Liberal leader Michael Ignatieff
BRICKER: Iggy is a cipher. To the extent that the public knows anything about him at all, it’s what the Tories have told them. Ask people what they know about him and it’s usually the tag lines from Tory ads that come out of their mouths. They plastered him for two months before the campaign and it stuck. Parliamentary Press Gallery reporters talk about how good he is on the road, how good he is on his feet and how well his campaign events go. But none of that has got through to the Canadian public. On every leadership attribute that we’ve tested — and no matter how we do it — he always scores behind Harper and Layton. He seems to be a hard read for people and they don’t know what he is trying to say. Part of it might be his delivery, but part might reveal a very real problem about what is it that defines the Liberal party these days. At the start of the campaign, when he tacked hard left, and left the Martin Liberals behind, he created a lot of confusion as to where the Liberals stand and where the NDP stand. You’re seeing it bite him pretty hard right now.

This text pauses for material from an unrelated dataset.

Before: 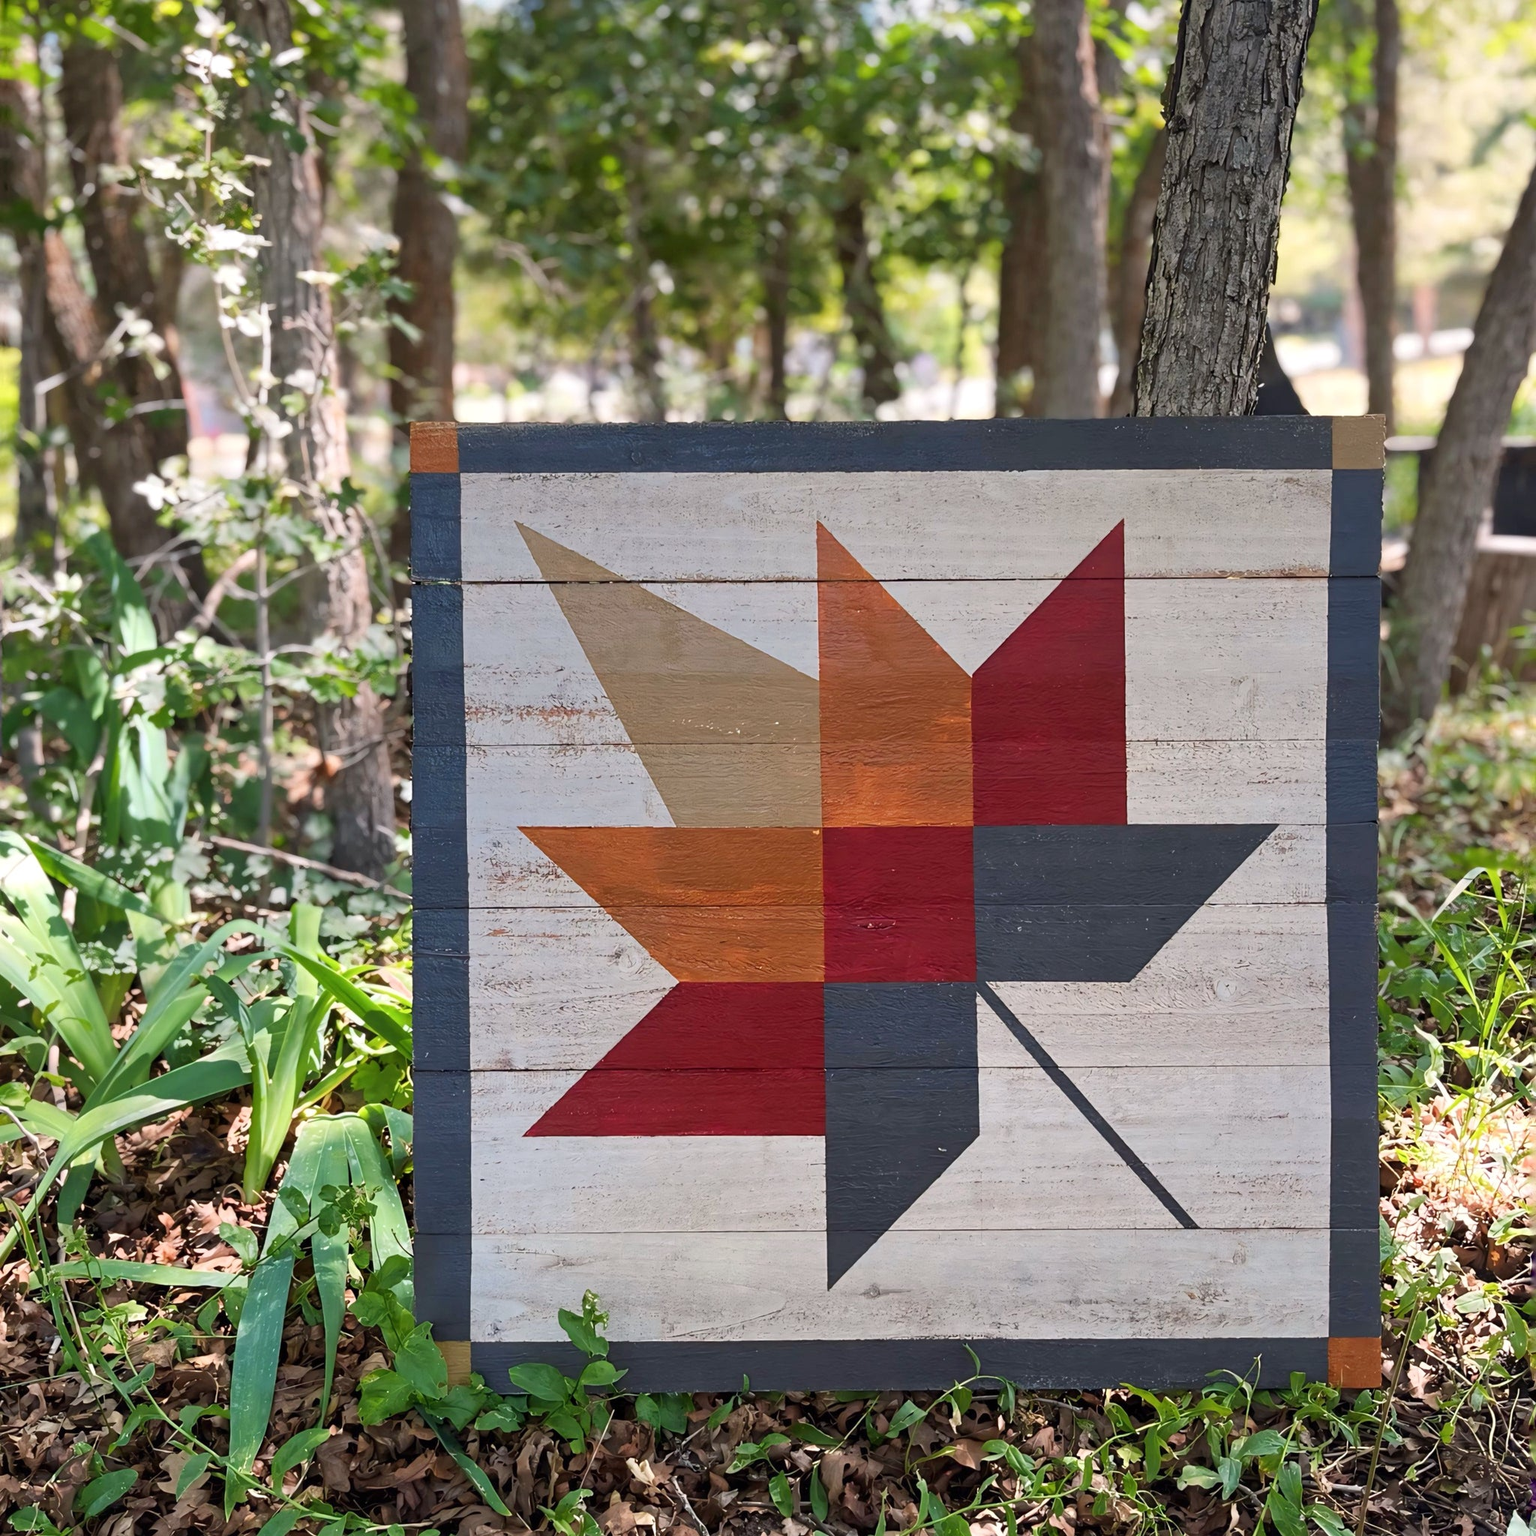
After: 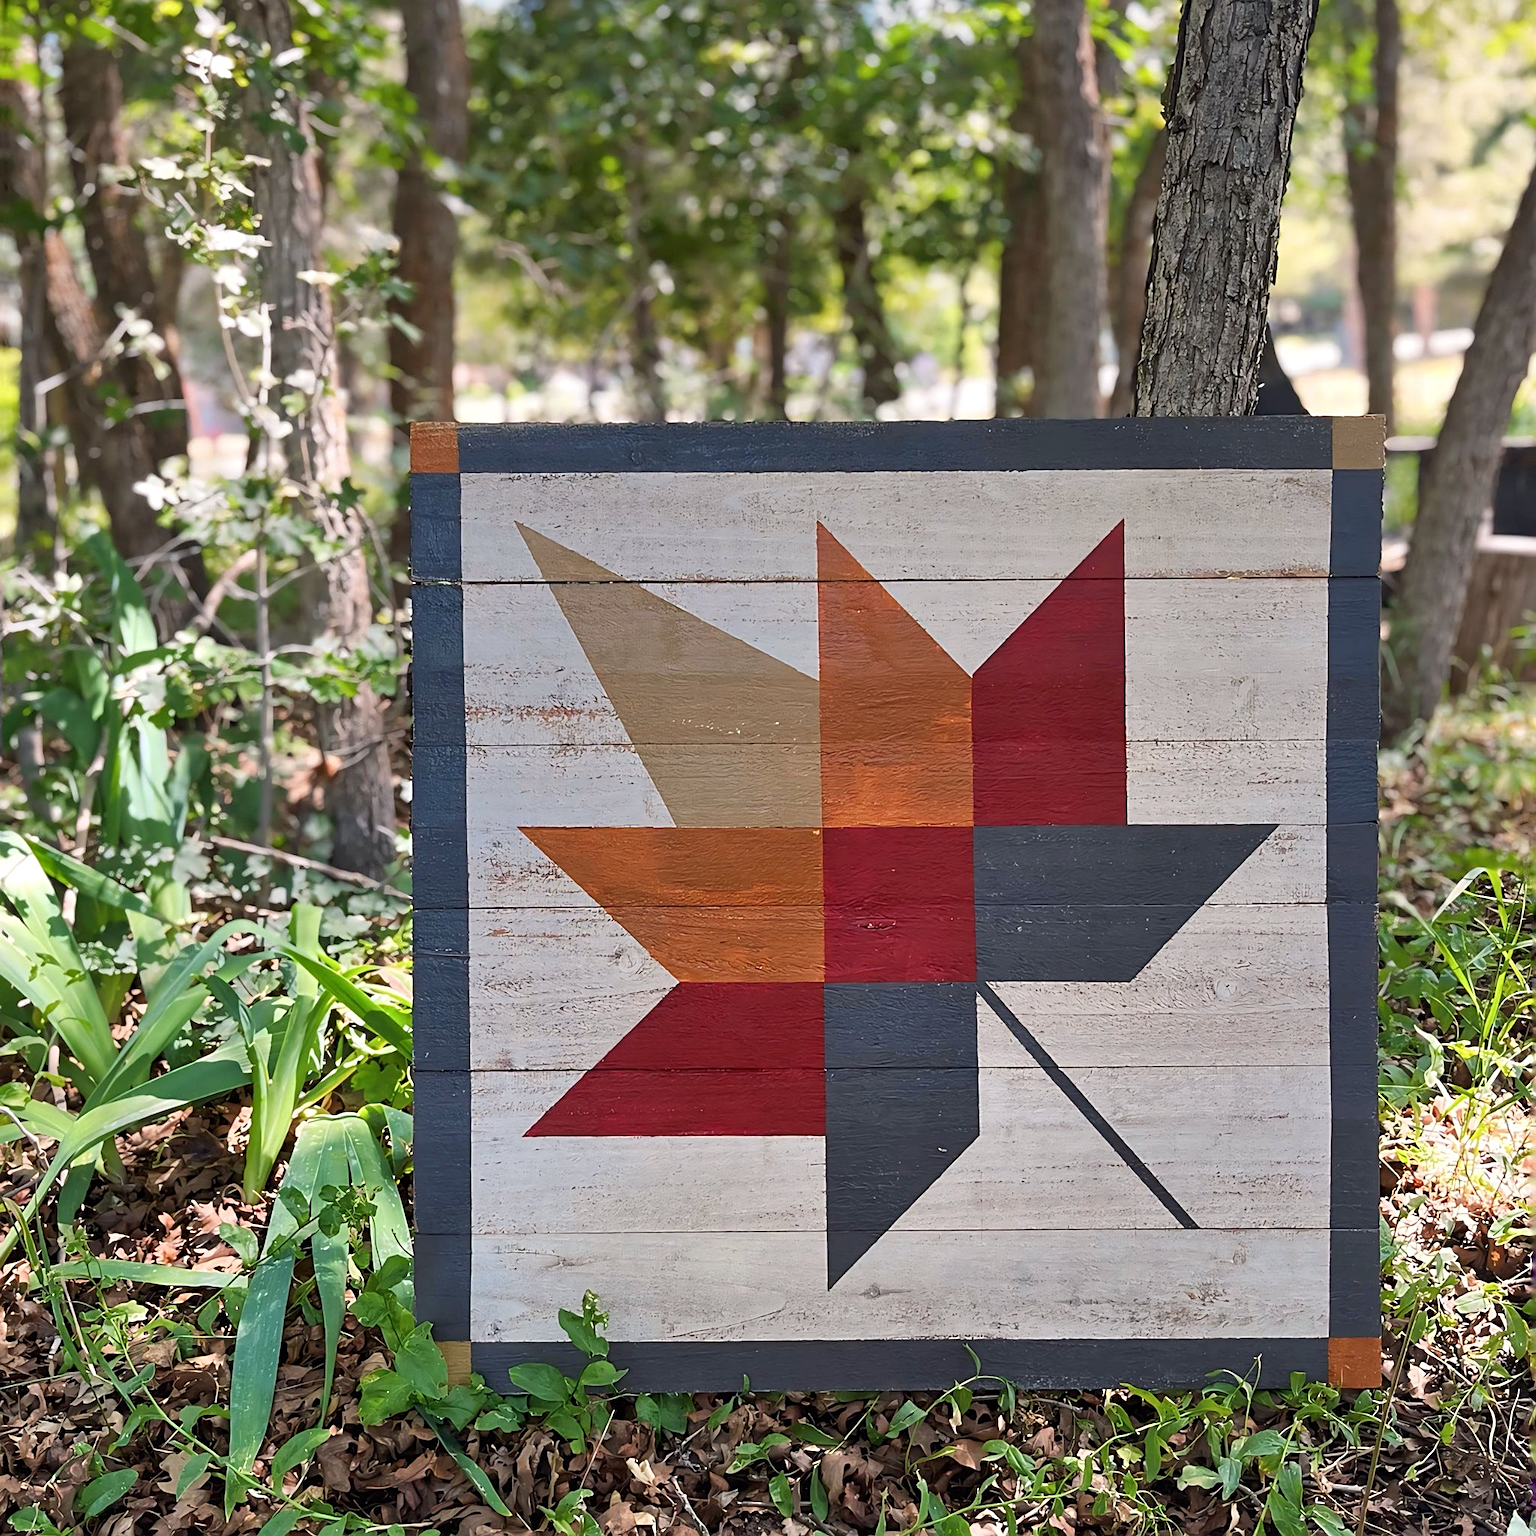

GRAVES: He’s had real difficulty connecting with the public, which is puzzling because he embodies qualities people say they like in a leader. Here you have a guy who is endowed with lots of intelligence and understanding, yet it doesn’t appear to be giving him any advantage. It’s possible that his more reflective and thoughtful approach conveys a lack of decisiveness and certainty. He’s clearly an intellectual, but is he capable of making clear and decisive decisions when he has to? That’s the question with which voters are struggling. Obviously, the public doesn’t know Ignatieff as well as they know Mr. Harper but he’s hardly a neophyte. The Conservatives were successful in framing him in relatively simple, negative terms and he’s had a difficult time transcending those “ just-visiting, elitist-patricianguy” labels because he hasn’t created a comfortable enough picture of himself through the media. He doesn’t do better with women or younger people and, at the beginning of this campaign, they were the only voters available to him. We’ve now seen three successive leaders in Paul Martin, Stephane Dion and now Michael Ignatieff who have failed to make that connection. So maybe it is more about the political marketplace changing than it is about the leaders. His best chance now is Ontario and winning back those voters who have drifted to Mr. Layton.